REQUIRED WORK - Beginning with the line where "GPU版20% | ⬜ |" occurs, set down each line of the records through the final one, exactly and without additions.

RECORDS PROVIDED -
——————————

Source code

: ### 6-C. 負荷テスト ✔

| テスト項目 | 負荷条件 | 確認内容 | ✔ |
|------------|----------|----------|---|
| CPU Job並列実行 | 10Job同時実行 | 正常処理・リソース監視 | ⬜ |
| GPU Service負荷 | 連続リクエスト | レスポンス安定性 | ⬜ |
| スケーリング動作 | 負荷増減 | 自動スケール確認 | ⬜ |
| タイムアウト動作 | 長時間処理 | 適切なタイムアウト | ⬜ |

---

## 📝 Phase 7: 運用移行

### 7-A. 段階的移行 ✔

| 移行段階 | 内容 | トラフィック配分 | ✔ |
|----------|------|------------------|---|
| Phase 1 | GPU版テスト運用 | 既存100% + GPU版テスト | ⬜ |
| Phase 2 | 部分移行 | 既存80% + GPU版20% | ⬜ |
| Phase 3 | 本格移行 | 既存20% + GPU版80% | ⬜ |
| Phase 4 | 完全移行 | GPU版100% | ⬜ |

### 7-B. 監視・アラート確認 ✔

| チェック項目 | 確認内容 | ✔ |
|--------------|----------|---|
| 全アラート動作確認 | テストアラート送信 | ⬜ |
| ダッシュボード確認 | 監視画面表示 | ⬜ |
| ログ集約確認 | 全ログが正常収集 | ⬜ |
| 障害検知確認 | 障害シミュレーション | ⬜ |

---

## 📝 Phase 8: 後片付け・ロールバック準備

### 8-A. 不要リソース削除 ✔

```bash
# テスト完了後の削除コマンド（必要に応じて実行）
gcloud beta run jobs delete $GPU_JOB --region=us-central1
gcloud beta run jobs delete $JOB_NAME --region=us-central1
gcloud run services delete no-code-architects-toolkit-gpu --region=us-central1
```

——————————

RESPONSE TO THIS EXERCISE -
| Phase 2 | 部分移行 | 既存80% + GPU版20% | ⬜ |
| Phase 3 | 本格移行 | 既存20% + GPU版80% | ⬜ |
| Phase 4 | 完全移行 | GPU版100% | ⬜ |

### 7-B. 監視・アラート確認 ✔

| チェック項目 | 確認内容 | ✔ |
|--------------|----------|---|
| 全アラート動作確認 | テストアラート送信 | ⬜ |
| ダッシュボード確認 | 監視画面表示 | ⬜ |
| ログ集約確認 | 全ログが正常収集 | ⬜ |
| 障害検知確認 | 障害シミュレーション | ⬜ |

---

## 📝 Phase 8: 後片付け・ロールバック準備

### 8-A. 不要リソース削除 ✔

```bash
# テスト完了後の削除コマンド（必要に応じて実行）
gcloud beta run jobs delete $GPU_JOB --region=us-central1
gcloud beta run jobs delete $JOB_NAME --region=us-central1
gcloud run services delete no-code-architects-toolkit-gpu --region=us-central1
```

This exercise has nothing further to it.